Columbia University professor David Holtz pointed out from data analysis that the Moltbook system has a large number of agents (6000+), but interaction depth is limited; simultaneously, 93.5% of comments receive no replies, and conversation threads don't exceed 5 levels; the ecosystem is more like robots talking to themselves, lacking deep coordination, and hasn't formed a real social structure.
DeepMind AGI policy lead Séb Krier advocated for optimizing the system by introducing academic frameworks. He stated that Moltbook is not a new concept and is closer to existing experiments like Infinite Backrooms. However, risk research on multi-agent systems has practical significance and should incorporate more perspectives from economics and game theory to build positive-sum coordination mechanisms, rather than creating panic-driven narratives.
In the view of Silicon Valley angel investor Naval, Moltbook is a reverse Turing test.
Dragonfly partner Haseeb further elaborated that every Agent on Moltbook interacts within genuinely different frameworks and information contexts.
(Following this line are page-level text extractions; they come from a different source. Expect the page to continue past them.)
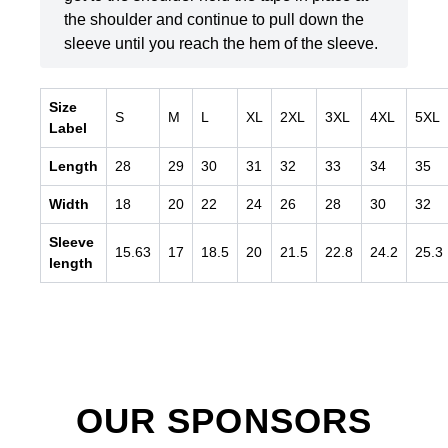
the shoulder and continue to pull down the
sleeve until you reach the hem of the sleeve.
Size
S
M
L
XL
2XL
3XL
4XL
5XL
Label
Length
28
29
30
31
32
33
34
35
Width
18
20
22
24
26
28
30
32
Sleeve
15.63
17
18.5
20
21.5
22.8
24.2
25.3
length
OUR SPONSORS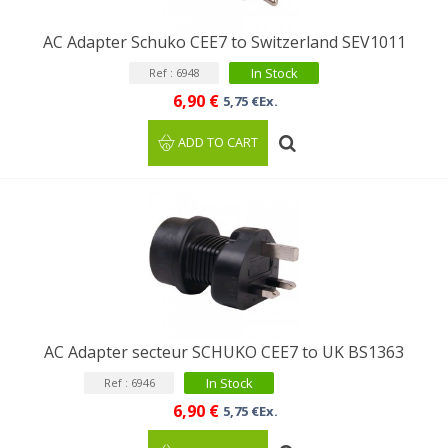
AC Adapter Schuko CEE7 to Switzerland SEV1011
In Stock
Ref : 6948
6,90 €
5,75 €Ex.
ADD TO CART
AC Adapter secteur SCHUKO CEE7 to UK BS1363
In Stock
Ref : 6946
6,90 €
5,75 €Ex.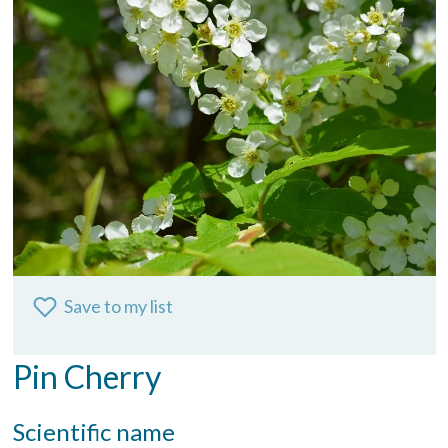
Save to my list
Pin Cherry
Scientific name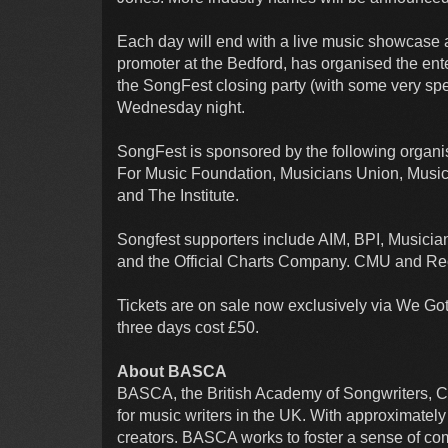
Each day will end with a live music showcase 
promoter at the Bedford, has organised the en
the SongFest closing party (with some very spec
Wednesday night.
SongFest is sponsored by the following organ
For Music Foundation, Musicians Union, Music P
and The Institute.
Songfest supporters include AIM, BPI, Musici
and the Official Charts Company. CMU and Rec
Tickets are on sale now exclusively via We Got T
three days cost £50.
About BASCA
BASCA, the British Academy of Songwriters, Co
for music writers in the UK. With approximately 
creators. BASCA works to foster a sense of co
Even if the underlying models of the Agents might originate from the same source, they differ in levels of framework complexity, memory systems, and the toolchains they use, so their communication is not merely talking to themselves. Just as people using the same tech stack can still optimize each other by sharing their configurations and practices, Agents can also save time and computational costs by exchanging verified framework setups, RAG solutions, and problem decomposition methods. In reality, there's a huge gap between "being able to do something" and "doing something with optimal settings." Having Agents that have already completed optimization exploration in specific domains act as "experts" is itself an efficient division of labor and collaboration path, which is precisely the fascinating aspect of Moltbook. He added that it's precisely because Moltbook's UI looks like Reddit that it gives people a previously missing imaginative handle in those "AI aimlessly arguing with each other" scenarios. Sometimes, the product form itself is all that's needed for a story to capture people's imagination.
Developer Nabeel S. Qureshi also pointed out that the exciting thing about Moltbook is that it's the first public, large-scale case of "Agent to Agent" interaction where each Agent has independent context and is sufficiently intelligent. Combined with the lobster religion meme, it became highly viral, attracting unprecedented attention. For many ordinary people, Moltbook will be their first direct glimpse of what an AI organization or society with a "greatly diminished human role" might look like. Most people anticipate that more such institutions will emerge in the future. Therefore, this isn't just empty hype; it's an early harbinger of the future.